* _RECORDED INFORMATION_:
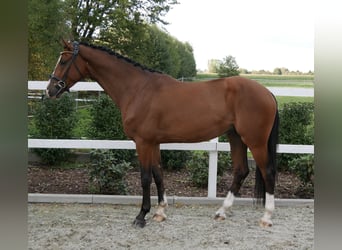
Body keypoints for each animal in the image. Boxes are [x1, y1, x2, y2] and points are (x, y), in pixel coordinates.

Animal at [46, 40, 280, 228]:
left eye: (64, 61)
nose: (50, 90)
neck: (138, 89)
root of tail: (267, 92)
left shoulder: (142, 142)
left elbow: (145, 177)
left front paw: (141, 216)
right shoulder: (154, 143)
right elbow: (158, 174)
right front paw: (160, 212)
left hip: (255, 141)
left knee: (268, 171)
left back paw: (267, 217)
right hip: (236, 137)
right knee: (241, 171)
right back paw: (222, 212)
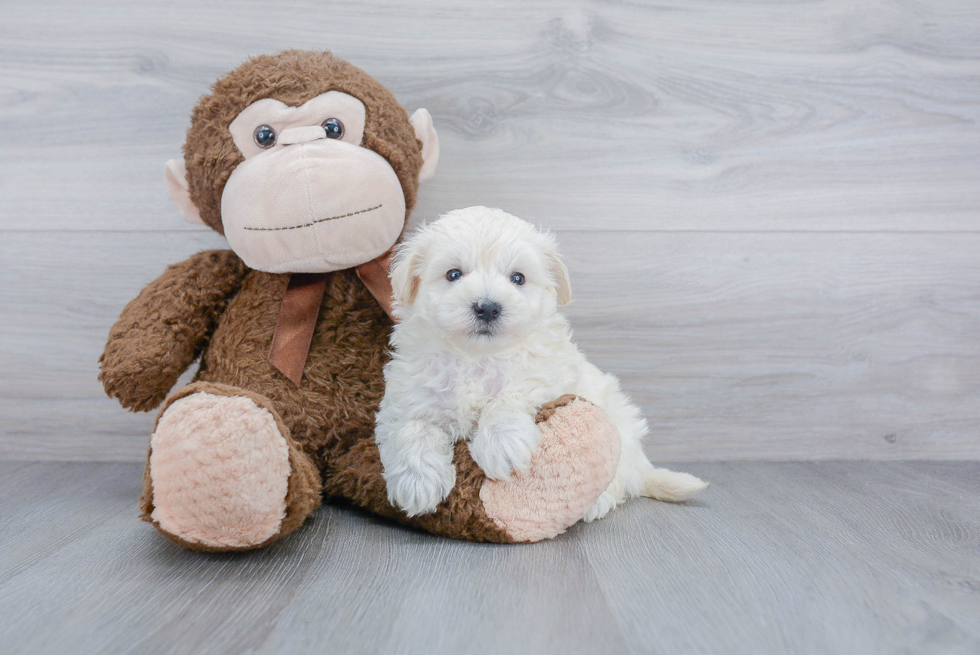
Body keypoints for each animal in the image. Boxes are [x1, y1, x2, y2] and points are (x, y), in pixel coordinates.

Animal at [374, 208, 704, 520]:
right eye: (453, 274)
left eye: (518, 278)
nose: (487, 307)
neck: (476, 358)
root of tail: (643, 467)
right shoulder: (407, 397)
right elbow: (411, 427)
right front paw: (417, 482)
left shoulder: (549, 374)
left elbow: (511, 394)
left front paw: (501, 444)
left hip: (621, 431)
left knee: (619, 479)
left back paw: (598, 503)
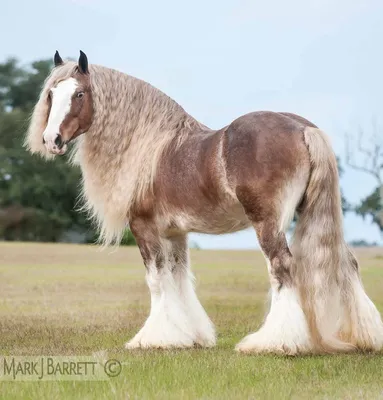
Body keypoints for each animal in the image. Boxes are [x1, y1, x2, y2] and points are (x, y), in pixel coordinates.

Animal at [24, 50, 383, 354]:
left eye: (79, 94)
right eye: (52, 94)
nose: (52, 140)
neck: (151, 146)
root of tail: (302, 128)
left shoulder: (144, 228)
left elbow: (156, 280)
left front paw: (153, 338)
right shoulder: (175, 234)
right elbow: (179, 279)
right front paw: (190, 335)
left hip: (268, 222)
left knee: (282, 267)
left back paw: (274, 342)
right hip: (314, 213)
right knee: (347, 263)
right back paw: (365, 337)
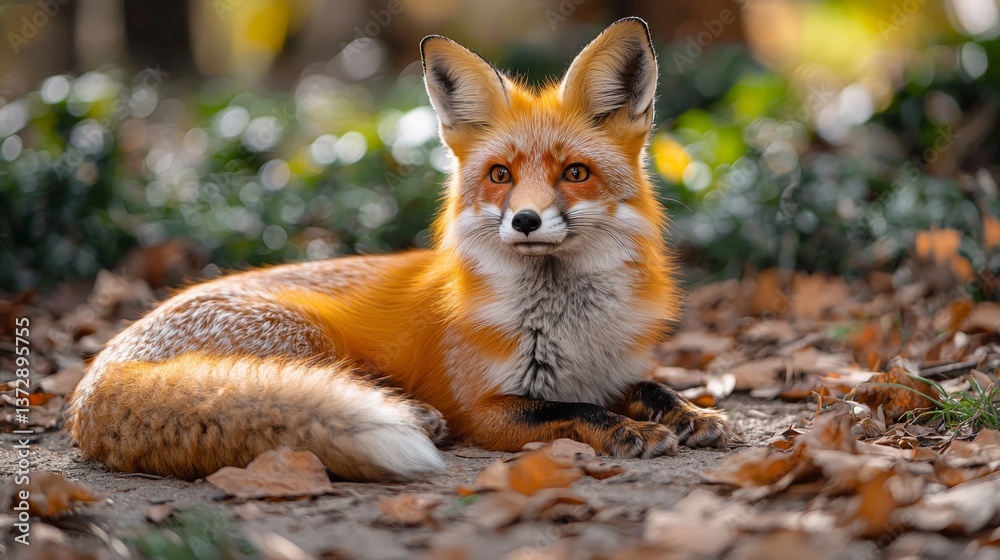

* _REQUIRED WORK_:
Extract, without any images, the part of the material above that opens with the line containing "left front paw: (141, 216)" and closes with the line containing "left elbow: (511, 394)", both lines included.

* _EXERCISE ANSWER_:
left front paw: (141, 216)
right shoulder: (154, 143)
right elbow: (158, 174)
right front paw: (160, 212)
left hip: (255, 141)
left knee: (268, 171)
left back paw: (267, 217)
right hip: (236, 137)
right knee: (241, 171)
right back paw: (222, 212)
Body keypoints for each animal in the image. Boxes are [x1, y1, x2, y2] and points are (x, y), in pixel coordinates.

Animal at [374, 208, 704, 520]:
right eye: (453, 274)
left eye: (518, 278)
nose: (487, 307)
neck: (476, 358)
root of tail: (643, 467)
right shoulder: (407, 397)
right elbow: (411, 427)
right front paw: (417, 482)
left shoulder: (549, 374)
left elbow: (511, 394)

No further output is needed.